After a few weeks of searching I'm still none the wiser about this pair. Both have FHF 70 movements and as the DOP is marked Ebauche Swiss it's more than likely French. The DOP logo looks slightly off centre and doesn't look quite right compared to the Ebauche Swiss marking. I wonder whether this is an early L'Oreal promotional item?

The Matex dial, with radial numerals, states "no magnetic", and could also possibly be French. If anyone has any clue I'd be really grateful to hear from you.



















Thanks for looking


----------



## pugster (Nov 22, 2004)

apart from the movments (which you already have info about) , i cant add much more , cept to say that theres hundreds of lost watch houses that very little info exists about and you could spend years trying to do so  , all the alternative names of top watch houses are well documented (rolls etc) so in truth if you cant find any info theres a 99% chance its nothing special and one of the many lost houses (unless it has sentimental value) .


----------



## john87300 (Oct 12, 2011)

pugster said:


> apart from the movments (which you already have info about) , i cant add much more , cept to say that theres hundreds of lost watch houses that very little info exists about and you could spend years trying to do so  , all the alternative names of top watch houses are well documented (rolls etc) so in truth if you cant find any info theres a 99% chance its nothing special and one of the many lost houses (unless it has sentimental value) .

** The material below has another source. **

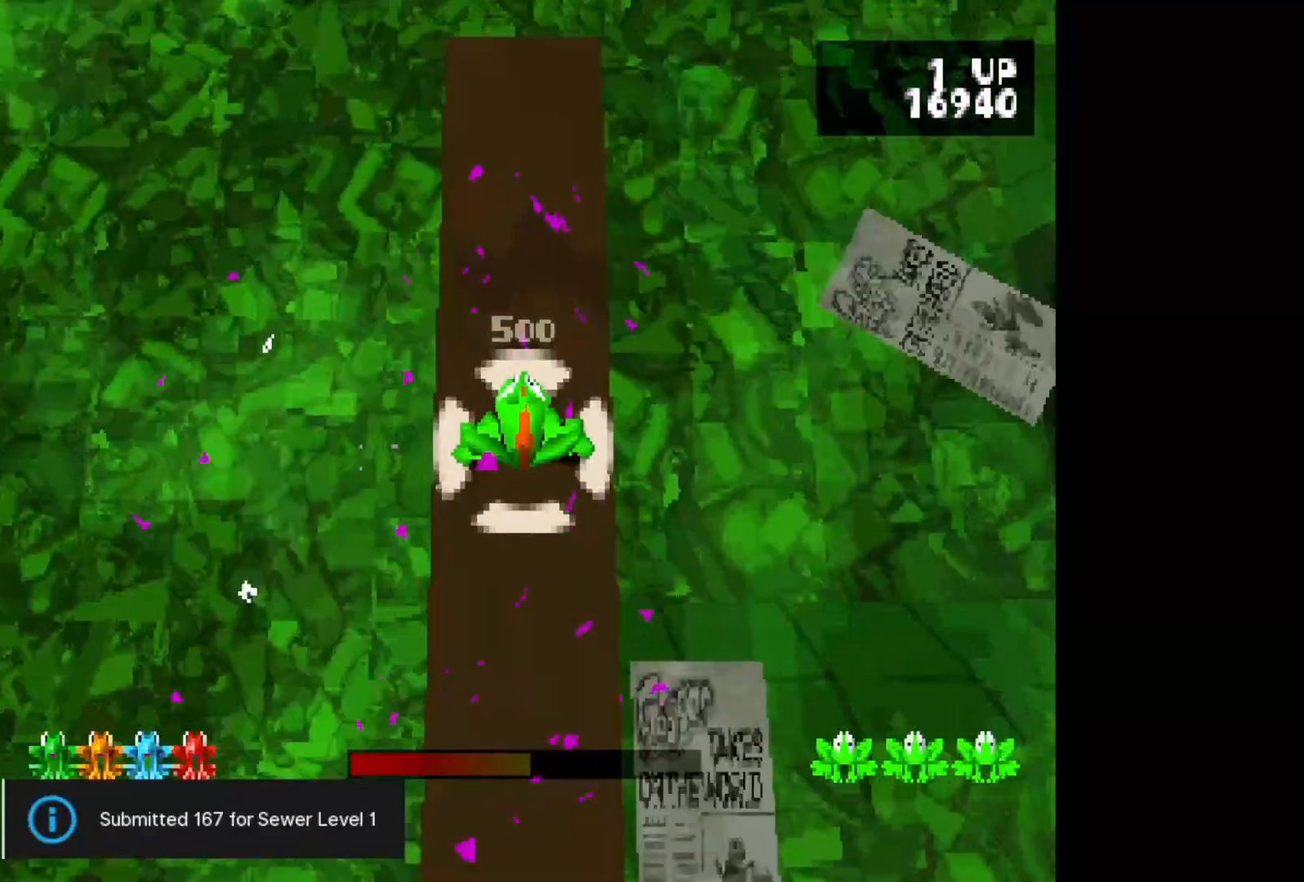
{"buttons": [], "events": []}
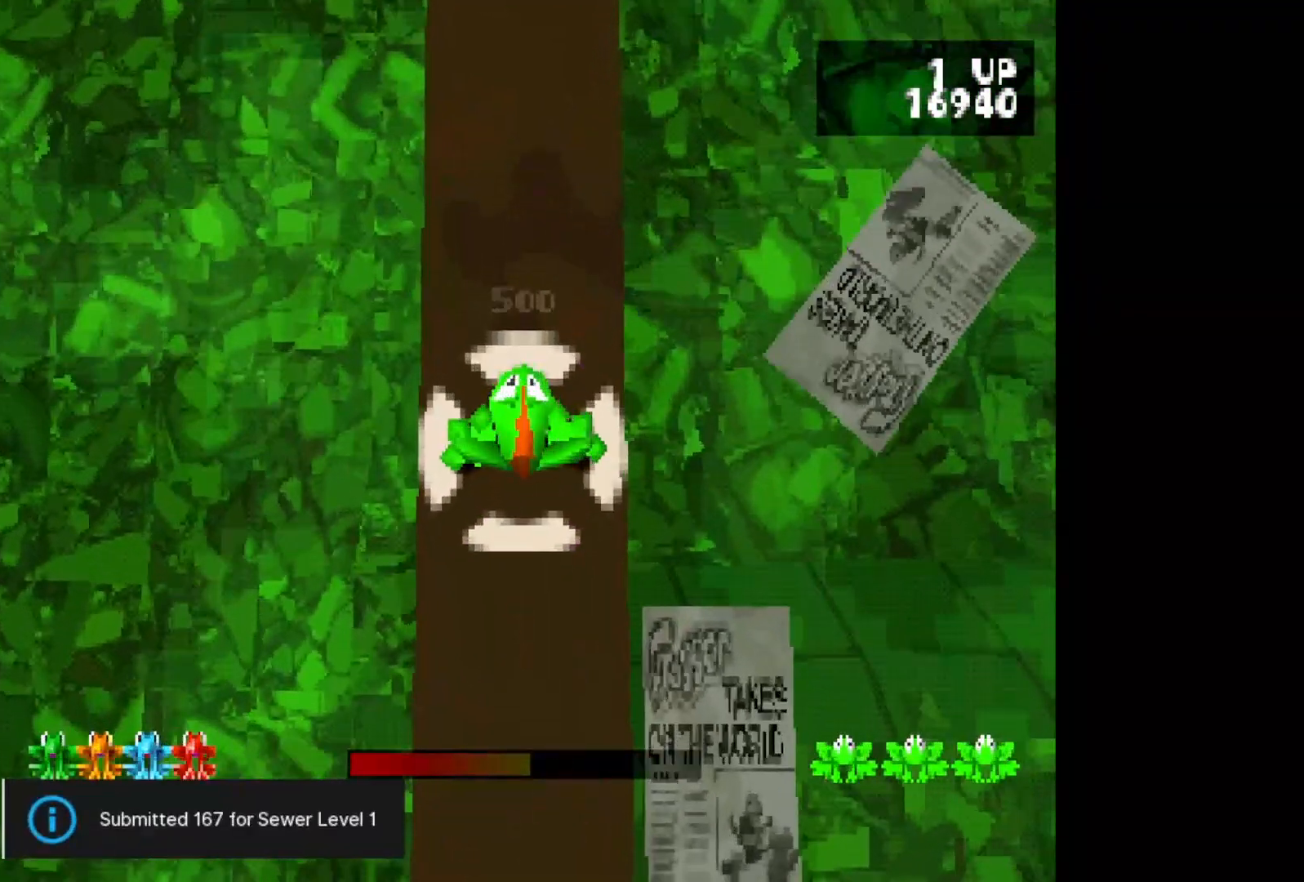
{"buttons": [], "events": []}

None of my watches are anything special, except to me, I concentrate on the so called "lost" houses and now have over 40 of them, all bar six I've managed to identify so far, although it takes time I generally get there in the end, For example, many of the so called "lost" French brands will have been registered with their local Chamber of Commerce, and most still have archives, back to the 1920's in some cases. Both the French and Swiss still retain their delight in "bureaucracy" and the info is there somewhere. So its generally a matter of time and patience,


----------



## JoT (Aug 12, 2003)

john87300 said:


> None of my watches are anything special, except to me, I concentrate on the so called "lost" houses and now have over 40 of them, all bar six I've managed to identify so far, although it takes time I generally get there in the end, For example, many of the so called "lost" French brands will have been registered with their local Chamber of Commerce, and most still have archives, back to the 1920's in some cases. Both the French and Swiss still retain their delight in "bureaucracy" and the info is there somewhere. So its generally a matter of time and patience,


That's an interesting collecting niche "lost houses" I like that :yes:


----------



## john87300 (Oct 12, 2011)

For me it's much more interesting; anyone with the cash can collect say Omegas, look up the movement code and date it, and that's it really. I even get to talk to ex-employees of some of minor brands occassionally. I've managed to identify a number of brands that were not previously recorded and now that info is online to aid others too.

My watches aren't just pieces of precision engineering or acceptable male jewellery, they're history, of the place, of the people, and even of the people who might have worn them. I admit I enjoy wearing them too, but I get a lot of pleasure in the research.


----------